Page text:
3 disruptive trends that will shape marketing in 2022

Illuminated Number 3 Sign In Elevator

Image Credits: Adam Drobiec/EyeEm (opens in a new window) / Getty Images

Since the pandemic began, the rules of the game for growth marketing have changed considerably.

Consumers are embracing Apple’s iOS 14.5’s privacy changes, regulators are taking a greater interest in browser cookies, and The Great Resignation are just a few X factors, but there are many others.

“What worked yesterday may not work today and likely won’t work tomorrow,” writes Jonathan Metrick, chief growth officer at Sagard & Portage Ventures, and Simon Lejeune, user acquisition lead at Wealthsimple.

Here’s what they’re preparing for:

  • Less data, more privacy and the return of growth hacking.
  • TikTok, influencers and the dominance of native creative.
  • The Great Resignation and the Gettysburg for growth talent.

(TechCrunch+ is our membership program, which helps founders and startup teams get ahead. You can sign up here.)

Big Tech Inc.

  • Jumia reports solid Black Friday data: While Jumia’s earnings have left quite a lot to be desired, the company did share that its Black Friday cycle saw a 30% jump in GMV. That’s good. Enough to truly shake up its economic performance? We’ll see in its Q4 2021 numbers. Still, it’s a nice little data point about the growth of e-commerce in Africa.
  • Coinbase Ventures backs Router Protocol: There are layer one chains in crypto, like Ethereum. And there are layer two chains, like Polygon, which sit atop the Ethereum layer one chain. Router Protocol, in contrast, is a “cross-chain infrastructure [built] to facilitate communication across layer 1 and layer 2 blockchain solutions.” Why not just build better layer one chains? Not sure, frankly.
  • There’s a new zero-day vuln out there: Here’s some bad news for your Friday, namely that many popular web services are “reportedly vulnerable to a zero-day exploit affecting a popular Java logging library.” Great!
  • Spain wants more tech entrepreneurs: TechCrunch reports that a draft law relating to startups is making progress in the country, hoping to “cut red tape and remove bureaucratic obstacles for founding and investing in startups” in the country.

Dataset entries:
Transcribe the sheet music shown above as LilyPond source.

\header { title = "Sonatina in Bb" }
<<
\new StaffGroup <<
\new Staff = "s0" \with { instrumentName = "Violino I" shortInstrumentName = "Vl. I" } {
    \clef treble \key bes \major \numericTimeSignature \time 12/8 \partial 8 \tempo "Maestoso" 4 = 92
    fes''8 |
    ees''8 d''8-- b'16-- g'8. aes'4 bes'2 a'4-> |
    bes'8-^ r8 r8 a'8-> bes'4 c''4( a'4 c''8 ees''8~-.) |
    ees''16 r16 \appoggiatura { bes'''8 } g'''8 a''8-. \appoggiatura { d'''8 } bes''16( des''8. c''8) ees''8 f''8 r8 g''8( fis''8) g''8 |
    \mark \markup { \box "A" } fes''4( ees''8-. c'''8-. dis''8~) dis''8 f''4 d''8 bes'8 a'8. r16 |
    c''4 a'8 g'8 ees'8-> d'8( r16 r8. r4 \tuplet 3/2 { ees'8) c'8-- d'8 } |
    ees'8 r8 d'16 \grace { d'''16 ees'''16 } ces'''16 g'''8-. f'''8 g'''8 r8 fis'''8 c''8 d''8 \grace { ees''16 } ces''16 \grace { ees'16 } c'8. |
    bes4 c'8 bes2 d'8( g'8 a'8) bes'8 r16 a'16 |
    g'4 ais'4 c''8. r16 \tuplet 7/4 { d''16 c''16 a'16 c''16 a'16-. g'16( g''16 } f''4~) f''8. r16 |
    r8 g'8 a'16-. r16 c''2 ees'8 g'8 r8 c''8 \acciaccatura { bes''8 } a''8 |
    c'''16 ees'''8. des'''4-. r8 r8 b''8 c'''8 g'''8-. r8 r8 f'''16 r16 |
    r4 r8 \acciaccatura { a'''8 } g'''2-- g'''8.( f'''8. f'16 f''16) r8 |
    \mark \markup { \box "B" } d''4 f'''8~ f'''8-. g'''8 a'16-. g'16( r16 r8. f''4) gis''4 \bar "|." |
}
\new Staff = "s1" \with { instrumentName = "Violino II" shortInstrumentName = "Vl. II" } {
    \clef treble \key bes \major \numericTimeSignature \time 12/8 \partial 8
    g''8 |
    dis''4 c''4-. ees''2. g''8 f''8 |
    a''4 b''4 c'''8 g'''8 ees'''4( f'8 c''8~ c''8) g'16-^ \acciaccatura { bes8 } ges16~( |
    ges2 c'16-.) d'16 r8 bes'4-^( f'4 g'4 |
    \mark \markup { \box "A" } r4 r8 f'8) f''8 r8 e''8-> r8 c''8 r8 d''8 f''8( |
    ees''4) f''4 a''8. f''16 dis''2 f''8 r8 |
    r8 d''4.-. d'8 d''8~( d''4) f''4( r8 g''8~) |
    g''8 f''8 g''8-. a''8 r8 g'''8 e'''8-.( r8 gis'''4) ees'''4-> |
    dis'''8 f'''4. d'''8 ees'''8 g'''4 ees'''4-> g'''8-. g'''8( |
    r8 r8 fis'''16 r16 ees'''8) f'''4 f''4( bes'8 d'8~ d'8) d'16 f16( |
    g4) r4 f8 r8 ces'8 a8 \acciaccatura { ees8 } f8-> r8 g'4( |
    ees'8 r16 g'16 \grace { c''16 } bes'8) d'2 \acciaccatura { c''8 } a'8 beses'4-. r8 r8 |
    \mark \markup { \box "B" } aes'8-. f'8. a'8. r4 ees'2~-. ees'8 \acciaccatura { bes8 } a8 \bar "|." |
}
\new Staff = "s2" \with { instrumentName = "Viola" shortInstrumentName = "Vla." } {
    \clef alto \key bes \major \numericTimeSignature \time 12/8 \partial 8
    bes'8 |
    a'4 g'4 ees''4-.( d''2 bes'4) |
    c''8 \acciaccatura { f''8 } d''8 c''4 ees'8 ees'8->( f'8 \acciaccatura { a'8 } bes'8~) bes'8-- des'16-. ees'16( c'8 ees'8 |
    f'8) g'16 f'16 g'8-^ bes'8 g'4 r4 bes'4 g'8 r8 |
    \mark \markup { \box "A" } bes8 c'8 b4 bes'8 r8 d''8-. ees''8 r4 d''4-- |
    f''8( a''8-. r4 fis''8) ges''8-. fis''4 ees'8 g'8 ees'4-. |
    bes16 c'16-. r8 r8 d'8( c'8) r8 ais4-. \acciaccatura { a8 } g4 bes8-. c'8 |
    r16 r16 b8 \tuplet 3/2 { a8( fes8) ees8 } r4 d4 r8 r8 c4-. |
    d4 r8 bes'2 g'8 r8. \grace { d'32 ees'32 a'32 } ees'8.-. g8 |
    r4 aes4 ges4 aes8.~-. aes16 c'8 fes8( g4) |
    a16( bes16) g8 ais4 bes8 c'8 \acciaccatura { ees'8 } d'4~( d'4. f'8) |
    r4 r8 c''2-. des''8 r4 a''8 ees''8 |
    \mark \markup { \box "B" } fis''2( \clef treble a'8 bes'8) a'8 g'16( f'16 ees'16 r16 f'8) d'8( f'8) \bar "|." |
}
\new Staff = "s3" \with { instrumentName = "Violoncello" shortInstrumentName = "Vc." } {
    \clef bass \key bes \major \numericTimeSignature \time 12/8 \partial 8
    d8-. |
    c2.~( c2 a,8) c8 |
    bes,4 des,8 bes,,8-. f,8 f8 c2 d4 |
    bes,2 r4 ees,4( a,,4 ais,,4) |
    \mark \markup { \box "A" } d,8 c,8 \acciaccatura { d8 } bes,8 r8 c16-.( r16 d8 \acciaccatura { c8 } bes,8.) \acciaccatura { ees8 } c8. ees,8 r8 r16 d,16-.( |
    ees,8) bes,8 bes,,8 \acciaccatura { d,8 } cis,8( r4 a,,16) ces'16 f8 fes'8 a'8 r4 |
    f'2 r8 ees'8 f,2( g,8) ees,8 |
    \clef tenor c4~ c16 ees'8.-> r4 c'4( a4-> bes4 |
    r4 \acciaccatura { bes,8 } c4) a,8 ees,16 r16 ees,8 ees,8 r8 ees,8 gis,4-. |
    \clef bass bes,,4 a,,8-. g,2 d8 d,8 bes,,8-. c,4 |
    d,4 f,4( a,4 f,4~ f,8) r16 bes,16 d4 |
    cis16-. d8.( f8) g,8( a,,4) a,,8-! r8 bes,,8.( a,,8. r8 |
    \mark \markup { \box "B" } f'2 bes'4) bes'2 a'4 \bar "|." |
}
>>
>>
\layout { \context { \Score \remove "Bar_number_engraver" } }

What this task involves: Pull out the entire page text on 2022 marketing trends from above, word for word and with nothing left out.

Result for this task:
3 disruptive trends that will shape marketing in 2022

Illuminated Number 3 Sign In Elevator

Image Credits: Adam Drobiec/EyeEm (opens in a new window) / Getty Images

Since the pandemic began, the rules of the game for growth marketing have changed considerably.

Consumers are embracing Apple’s iOS 14.5’s privacy changes, regulators are taking a greater interest in browser cookies, and The Great Resignation are just a few X factors, but there are many others.

“What worked yesterday may not work today and likely won’t work tomorrow,” writes Jonathan Metrick, chief growth officer at Sagard & Portage Ventures, and Simon Lejeune, user acquisition lead at Wealthsimple.

Here’s what they’re preparing for:

  • Less data, more privacy and the return of growth hacking.
  • TikTok, influencers and the dominance of native creative.
  • The Great Resignation and the Gettysburg for growth talent.

(TechCrunch+ is our membership program, which helps founders and startup teams get ahead. You can sign up here.)

Big Tech Inc.

  • Jumia reports solid Black Friday data: While Jumia’s earnings have left quite a lot to be desired, the company did share that its Black Friday cycle saw a 30% jump in GMV. That’s good. Enough to truly shake up its economic performance? We’ll see in its Q4 2021 numbers. Still, it’s a nice little data point about the growth of e-commerce in Africa.
  • Coinbase Ventures backs Router Protocol: There are layer one chains in crypto, like Ethereum. And there are layer two chains, like Polygon, which sit atop the Ethereum layer one chain. Router Protocol, in contrast, is a “cross-chain infrastructure [built] to facilitate communication across layer 1 and layer 2 blockchain solutions.” Why not just build better layer one chains? Not sure, frankly.
  • There’s a new zero-day vuln out there: Here’s some bad news for your Friday, namely that many popular web services are “reportedly vulnerable to a zero-day exploit affecting a popular Java logging library.” Great!
  • Spain wants more tech entrepreneurs: TechCrunch reports that a draft law relating to startups is making progress in the country, hoping to “cut red tape and remove bureaucratic obstacles for founding and investing in startups” in the country.